# Your goal
Reproduce word for word, from the entries below, the line with "Managers can place orders.", the line with "Sales Model: Includes", and every line between them, and nothing more.

(Rendered images with source text)

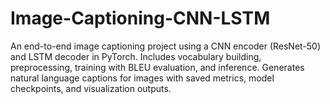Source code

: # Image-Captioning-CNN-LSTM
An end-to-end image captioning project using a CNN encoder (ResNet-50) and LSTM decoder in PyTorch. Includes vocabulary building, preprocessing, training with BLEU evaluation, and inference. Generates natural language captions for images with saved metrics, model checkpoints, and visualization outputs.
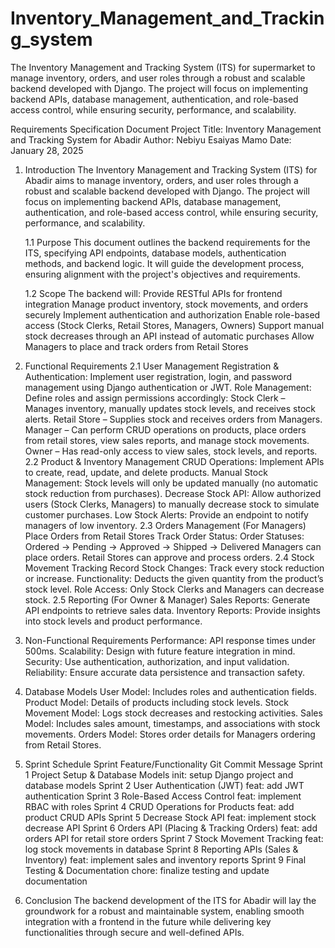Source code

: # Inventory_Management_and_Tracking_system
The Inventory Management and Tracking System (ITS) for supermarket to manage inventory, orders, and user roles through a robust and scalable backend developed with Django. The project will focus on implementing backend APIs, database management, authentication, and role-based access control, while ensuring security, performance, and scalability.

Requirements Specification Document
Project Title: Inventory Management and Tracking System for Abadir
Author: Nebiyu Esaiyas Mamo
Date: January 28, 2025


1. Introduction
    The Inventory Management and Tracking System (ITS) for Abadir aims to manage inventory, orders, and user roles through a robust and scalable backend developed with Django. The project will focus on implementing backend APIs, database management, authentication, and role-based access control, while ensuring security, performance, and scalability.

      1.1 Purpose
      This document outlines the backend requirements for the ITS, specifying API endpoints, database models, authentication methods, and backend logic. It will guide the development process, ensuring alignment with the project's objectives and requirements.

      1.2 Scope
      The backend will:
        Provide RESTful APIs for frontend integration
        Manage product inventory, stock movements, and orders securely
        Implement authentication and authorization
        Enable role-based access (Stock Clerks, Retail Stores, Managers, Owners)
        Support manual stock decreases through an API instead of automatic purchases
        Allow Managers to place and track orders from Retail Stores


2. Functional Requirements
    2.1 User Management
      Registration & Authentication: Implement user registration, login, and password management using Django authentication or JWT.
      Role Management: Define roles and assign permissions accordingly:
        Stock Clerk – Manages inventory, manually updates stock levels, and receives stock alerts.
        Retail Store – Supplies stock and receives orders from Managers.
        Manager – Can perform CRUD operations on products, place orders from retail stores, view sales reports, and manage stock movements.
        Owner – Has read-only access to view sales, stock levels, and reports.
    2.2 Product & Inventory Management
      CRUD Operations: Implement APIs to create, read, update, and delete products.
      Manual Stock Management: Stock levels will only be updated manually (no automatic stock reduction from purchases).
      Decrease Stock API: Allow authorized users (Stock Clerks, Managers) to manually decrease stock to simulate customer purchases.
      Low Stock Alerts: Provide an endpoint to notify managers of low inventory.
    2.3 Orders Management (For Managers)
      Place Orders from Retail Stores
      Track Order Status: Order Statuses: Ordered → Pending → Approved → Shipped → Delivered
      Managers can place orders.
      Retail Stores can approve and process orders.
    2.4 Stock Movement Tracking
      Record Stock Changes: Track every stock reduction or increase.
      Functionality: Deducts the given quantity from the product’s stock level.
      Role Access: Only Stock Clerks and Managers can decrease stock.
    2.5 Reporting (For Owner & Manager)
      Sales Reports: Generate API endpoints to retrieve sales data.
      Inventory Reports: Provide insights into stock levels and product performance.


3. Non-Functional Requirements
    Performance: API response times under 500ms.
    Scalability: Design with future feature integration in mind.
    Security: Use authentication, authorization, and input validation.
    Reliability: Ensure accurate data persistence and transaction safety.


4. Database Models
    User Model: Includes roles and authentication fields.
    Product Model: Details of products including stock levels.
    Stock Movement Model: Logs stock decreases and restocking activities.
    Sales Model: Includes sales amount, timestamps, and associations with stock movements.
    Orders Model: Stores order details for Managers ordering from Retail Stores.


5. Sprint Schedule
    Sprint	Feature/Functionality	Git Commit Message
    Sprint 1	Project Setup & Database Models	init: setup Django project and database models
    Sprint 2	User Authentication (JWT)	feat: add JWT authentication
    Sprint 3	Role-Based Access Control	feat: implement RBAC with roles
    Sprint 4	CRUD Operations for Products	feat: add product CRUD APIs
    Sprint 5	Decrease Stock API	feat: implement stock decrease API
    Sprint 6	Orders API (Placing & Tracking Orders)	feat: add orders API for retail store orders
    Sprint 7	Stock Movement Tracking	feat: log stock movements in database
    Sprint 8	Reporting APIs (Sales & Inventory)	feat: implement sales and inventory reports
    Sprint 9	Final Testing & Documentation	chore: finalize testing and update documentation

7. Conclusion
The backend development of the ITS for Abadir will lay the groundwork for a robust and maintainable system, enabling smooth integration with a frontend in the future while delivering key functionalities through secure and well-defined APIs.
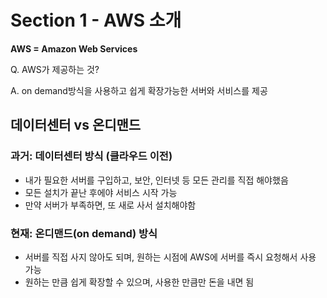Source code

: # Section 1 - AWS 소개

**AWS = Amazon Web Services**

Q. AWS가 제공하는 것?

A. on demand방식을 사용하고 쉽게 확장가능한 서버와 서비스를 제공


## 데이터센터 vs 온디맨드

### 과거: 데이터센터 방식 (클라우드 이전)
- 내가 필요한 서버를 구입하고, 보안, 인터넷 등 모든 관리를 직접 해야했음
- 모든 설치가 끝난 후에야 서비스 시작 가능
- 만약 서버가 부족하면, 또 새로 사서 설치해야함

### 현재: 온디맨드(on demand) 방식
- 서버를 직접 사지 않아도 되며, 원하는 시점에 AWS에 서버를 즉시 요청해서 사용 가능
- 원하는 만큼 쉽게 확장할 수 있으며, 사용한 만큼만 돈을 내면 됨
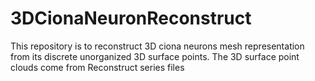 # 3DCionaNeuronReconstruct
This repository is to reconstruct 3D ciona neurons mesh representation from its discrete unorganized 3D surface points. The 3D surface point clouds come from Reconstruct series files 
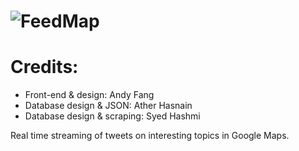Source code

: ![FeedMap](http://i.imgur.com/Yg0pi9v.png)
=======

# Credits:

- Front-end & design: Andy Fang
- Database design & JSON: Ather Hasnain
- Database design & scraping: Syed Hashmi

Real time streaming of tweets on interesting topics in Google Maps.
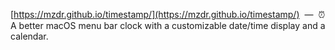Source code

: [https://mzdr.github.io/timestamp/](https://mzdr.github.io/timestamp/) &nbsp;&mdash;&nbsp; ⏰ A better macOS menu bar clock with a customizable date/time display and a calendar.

# Your solution
      Managers can place orders.
      Retail Stores can approve and process orders.
    2.4 Stock Movement Tracking
      Record Stock Changes: Track every stock reduction or increase.
      Functionality: Deducts the given quantity from the product’s stock level.
      Role Access: Only Stock Clerks and Managers can decrease stock.
    2.5 Reporting (For Owner & Manager)
      Sales Reports: Generate API endpoints to retrieve sales data.
      Inventory Reports: Provide insights into stock levels and product performance.


3. Non-Functional Requirements
    Performance: API response times under 500ms.
    Scalability: Design with future feature integration in mind.
    Security: Use authentication, authorization, and input validation.
    Reliability: Ensure accurate data persistence and transaction safety.


4. Database Models
    User Model: Includes roles and authentication fields.
    Product Model: Details of products including stock levels.
    Stock Movement Model: Logs stock decreases and restocking activities.
    Sales Model: Includes sales amount, timestamps, and associations with stock movements.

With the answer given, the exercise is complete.